Page 1 of 1

Design issue: Dimesnion Key that changes.

Posted: Wed Jan 25, 2006 11:44 am
by gotosarath
Hi all,

I have a dimension for which key column can change. I have SSN (Social Security Number) and employee_num that are key columns in employee dimension. We have found that we ended up getting duplicate records for same employee when ever there is change in either of columns.

Why change in SSN? Due to typo they might enter incorrect SSN. So when this is corrected it comes as a new record into data warehouse.
Why Change in Employee_num? When an employee quits and leave the company and rejoins after sometime he is assigned a new employee number. Also if an employee gets transferred to a new business unit, he is given a new employee_num. (Treated as termination + rejoin)

Can someone explain how to handle this?
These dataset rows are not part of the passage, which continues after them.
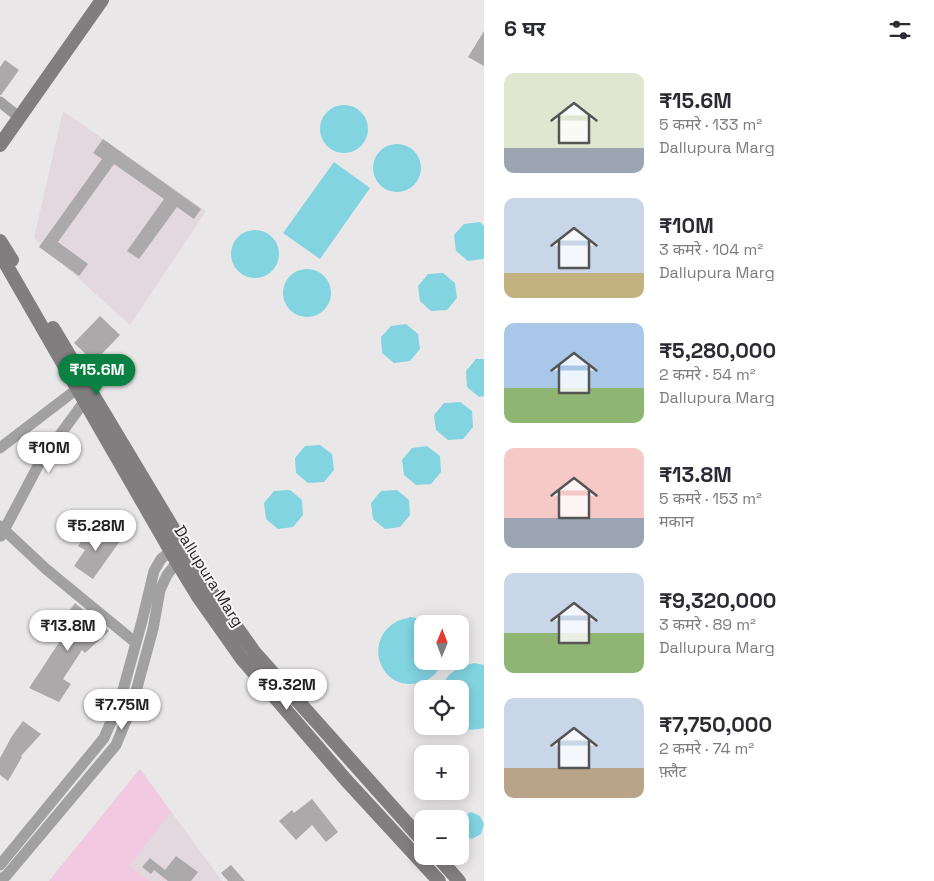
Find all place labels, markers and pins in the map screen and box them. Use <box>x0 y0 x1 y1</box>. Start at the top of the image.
pin: ₹15.6M <box>56 354 138 396</box>
pin: ₹10M <box>19 432 79 474</box>
pin: ₹5.28M <box>55 510 137 552</box>
pin: ₹13.8M <box>27 610 109 652</box>
pin: ₹9.32M <box>246 668 328 711</box>
pin: ₹7.75M <box>81 688 163 731</box>

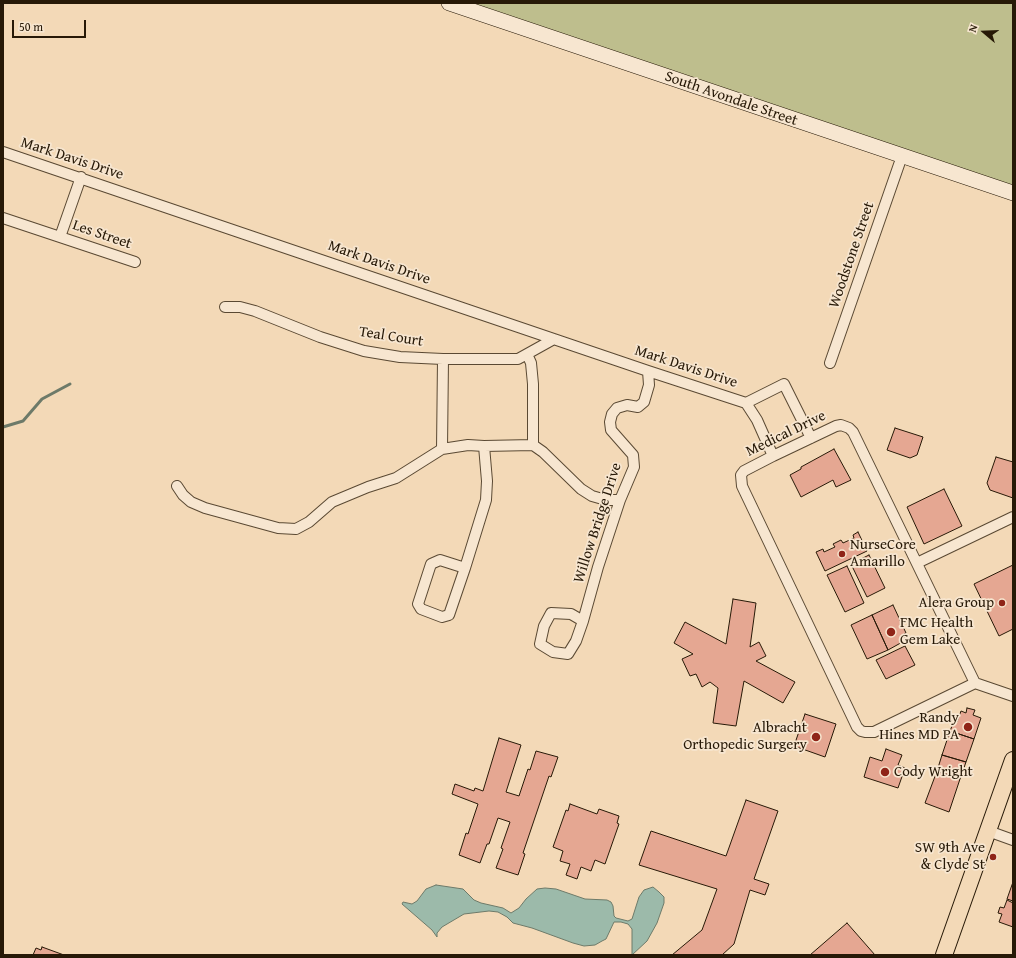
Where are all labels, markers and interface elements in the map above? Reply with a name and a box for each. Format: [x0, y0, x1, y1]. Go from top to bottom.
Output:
scale bar [14, 12, 88, 38]
north arrow [964, 12, 1004, 52]
text: 50 m [19, 18, 43, 35]
text: N [964, 22, 981, 34]
street label: South Avondale Street [662, 68, 800, 130]
street label: Mark Davis Drive [18, 134, 126, 184]
street label: Woodstone Street [825, 200, 879, 310]
street label: Les Street [70, 216, 134, 254]
street label: Mark Davis Drive [325, 237, 433, 289]
street label: Teal Court [358, 323, 424, 351]
street label: Mark Davis Drive [632, 342, 740, 392]
street label: Medical Drive [743, 407, 829, 461]
street label: Willow Bridge Drive [570, 461, 626, 585]
place label: NurseCore Amarillo [850, 536, 916, 571]
marker: NurseCore Amarillo [837, 549, 847, 559]
place label: Alera Group [919, 594, 994, 612]
marker: Alera Group [997, 598, 1007, 608]
place label: FMC Health Gem Lake [900, 614, 973, 649]
marker: FMC Health Gem Lake [885, 626, 897, 638]
place label: Randy Hines MD PA [879, 709, 959, 744]
place label: Albracht Orthopedic Surgery [683, 719, 807, 754]
marker: Randy Hines MD PA [962, 721, 974, 733]
marker: Albracht Orthopedic Surgery [810, 731, 822, 743]
place label: Cody Wright [894, 763, 973, 781]
marker: Cody Wright [879, 766, 891, 778]
place label: SW 9th Ave & Clyde St [915, 839, 985, 874]
marker: SW 9th Ave & Clyde St [988, 852, 998, 862]

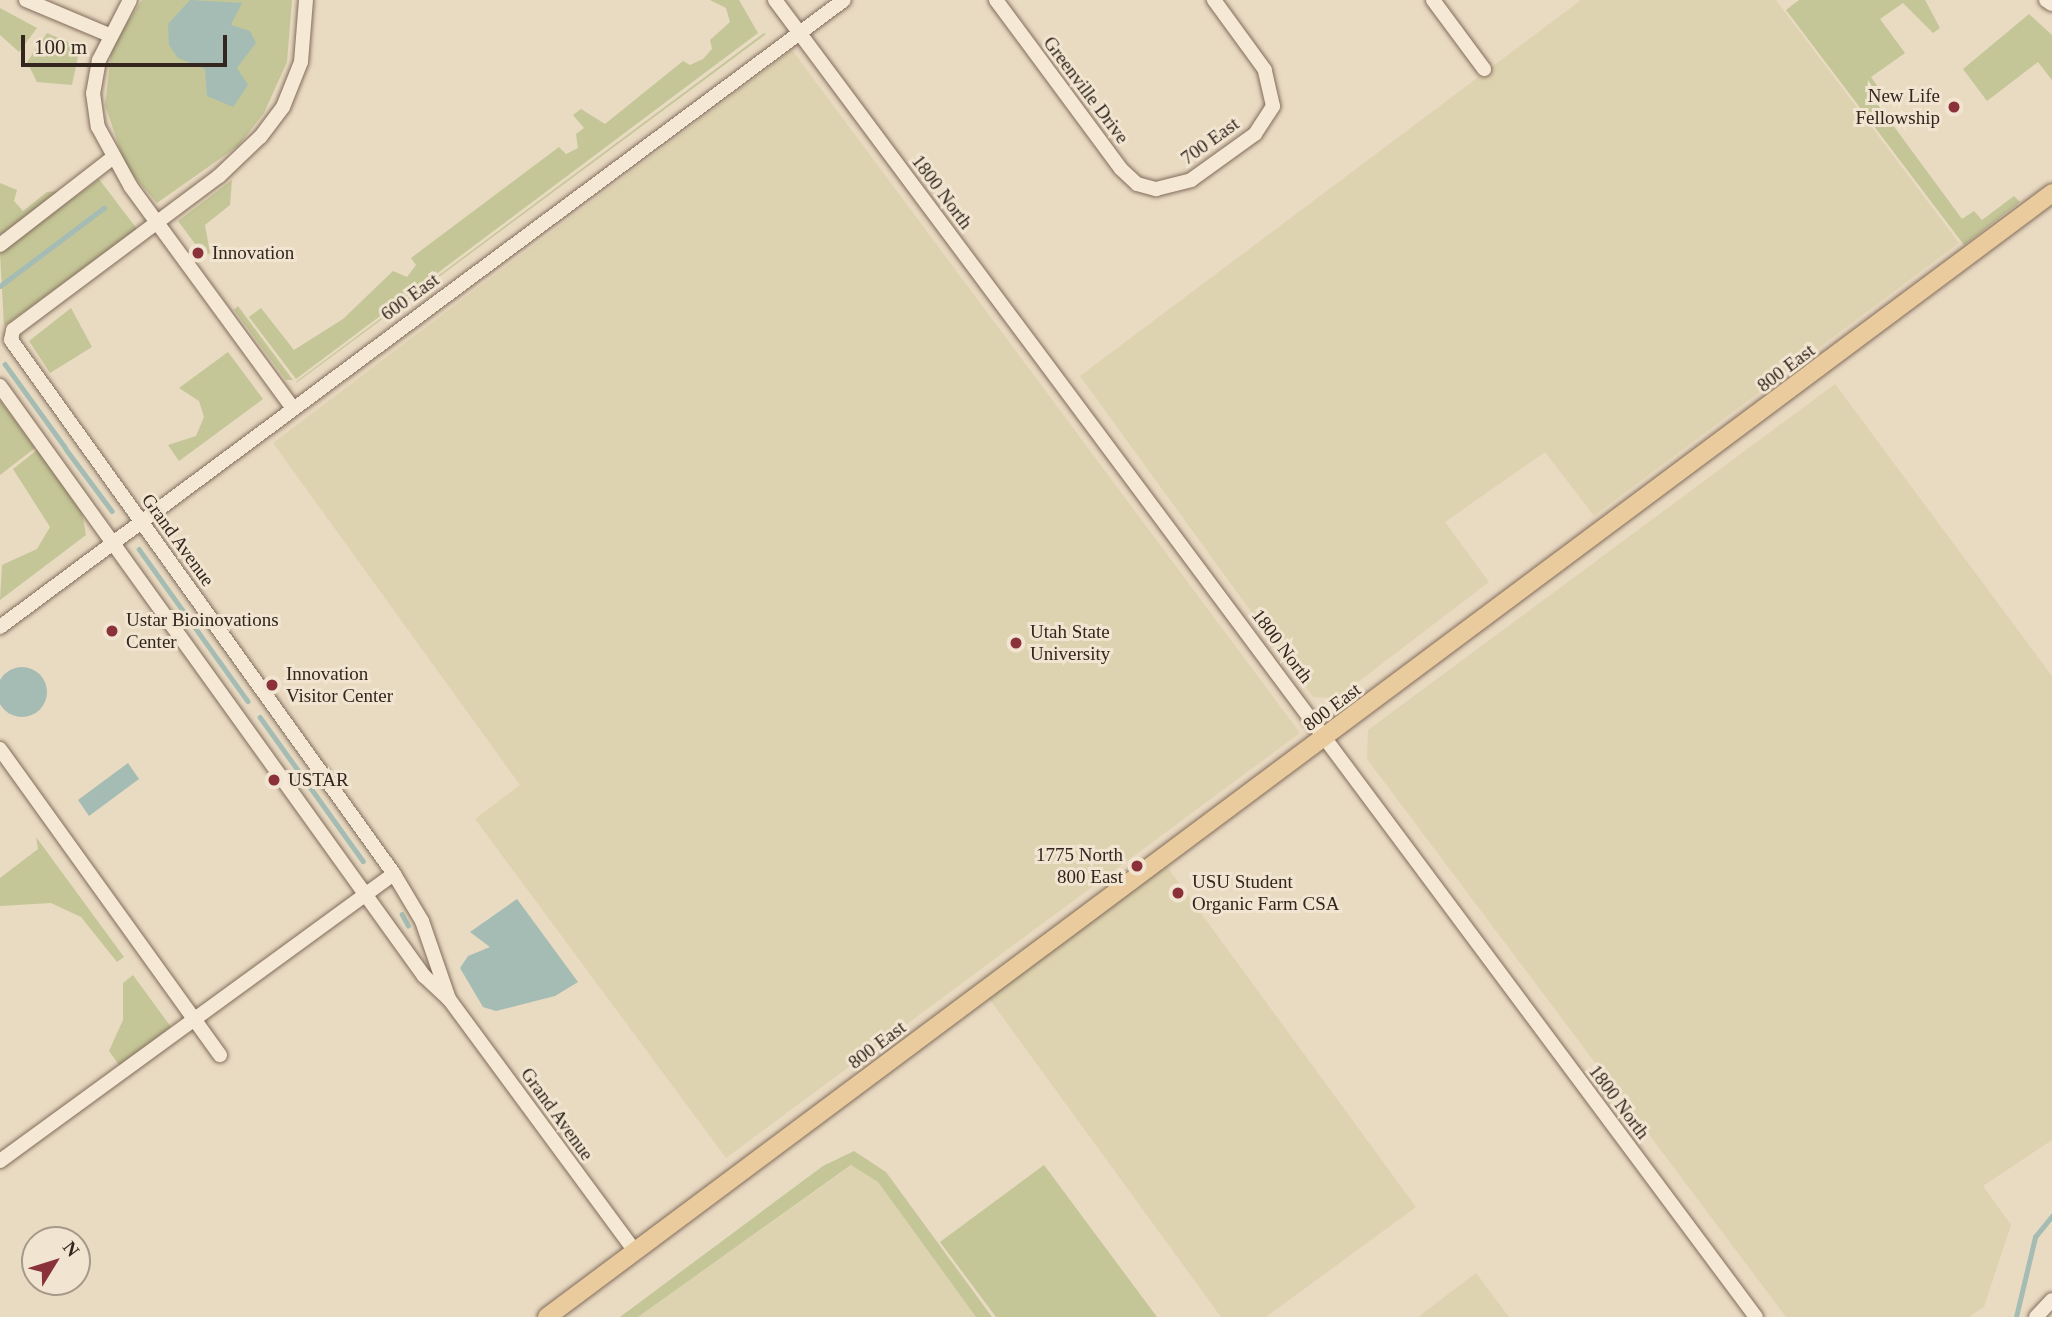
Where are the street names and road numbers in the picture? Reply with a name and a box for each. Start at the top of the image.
street label: Greenville Drive [1038,32,1134,148]
street label: 700 East [1177,112,1243,170]
street label: 1800 North [907,150,977,234]
street label: 600 East [377,268,443,326]
street label: 800 East [1753,339,1819,397]
street label: Grand Avenue [136,489,220,591]
street label: 1800 North [1247,604,1317,688]
street label: 800 East [1299,678,1365,736]
street label: 800 East [844,1016,910,1074]
street label: 1800 North [1584,1060,1654,1144]
street label: Grand Avenue [515,1063,599,1165]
This is more a design problem than DataStage problem. TIA.

Thanks,
Sarath

Posted: Wed Jan 25, 2006 12:17 pm
by kcbland
This is not a tool issue. The industry practice is called surrogate keys, and they require a natural key for assignment. The use of a changeable value as a primary key is a fundamental mistake in data modeling. The unique columns that identify a row are called the "natural key". You need to talk to your architects, they messed up.

Posted: Wed Jan 25, 2006 2:00 pm
by kwwilliams
I would make the natural key your employee number. I can see where someone would make the business decision that a rehire would have a new employee number. This would also solve the issue of an employee fat fingering the ssn. When the correction is made it would update the ssn. Kenneth is correct if your primary key is emp no and ssn, somebody messed up.
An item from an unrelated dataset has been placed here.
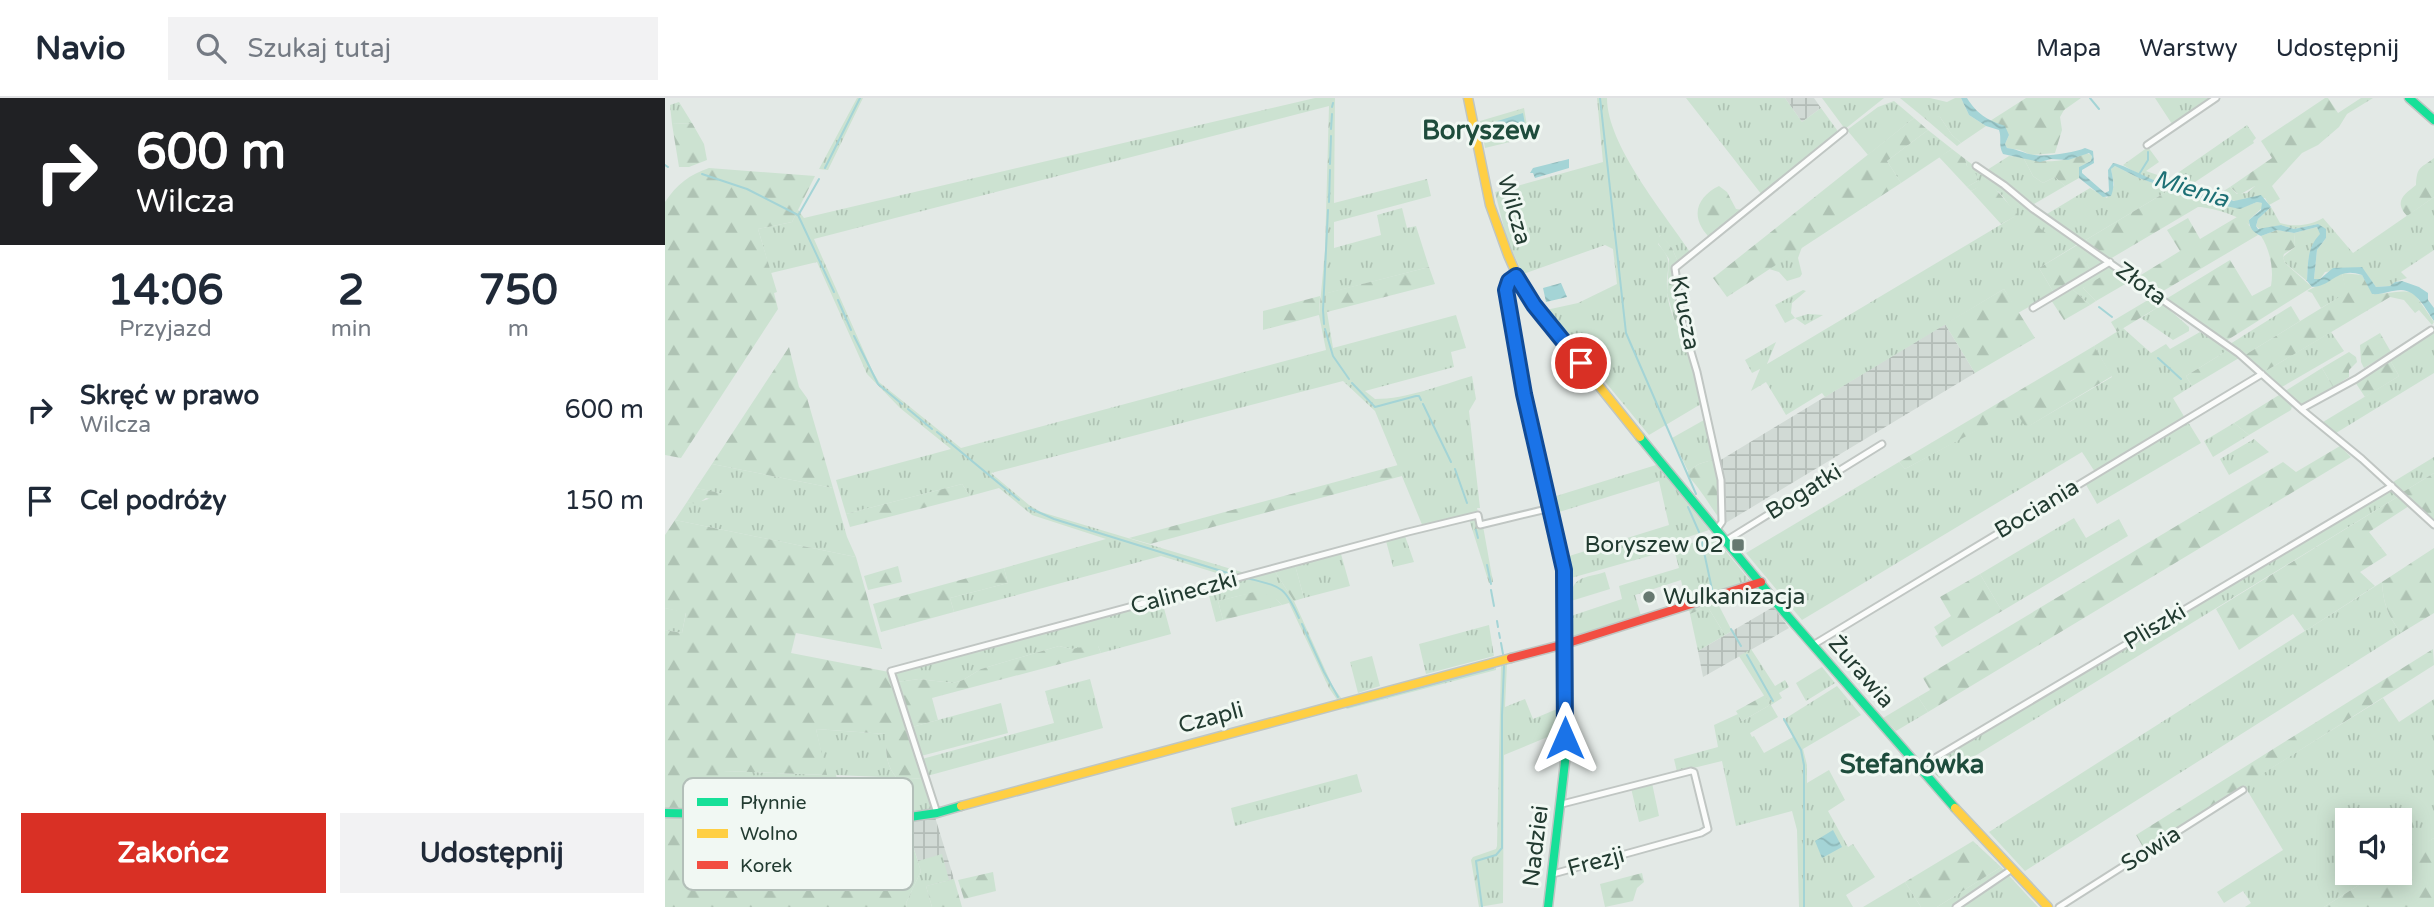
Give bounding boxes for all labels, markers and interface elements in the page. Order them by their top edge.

One quesion I have for you is do you consider having an employee with two employee numbers as a duplicate? If you do you might want to search on data cleansing and survivorship.

Hope this helps,

Posted: Wed Jan 25, 2006 3:07 pm
by dnsjain
I would create a new surrogate key for the dimension and make employee number and SSN number as part of unique alternate key.

Surrogate key will help me other records in fact table to link properly with history records.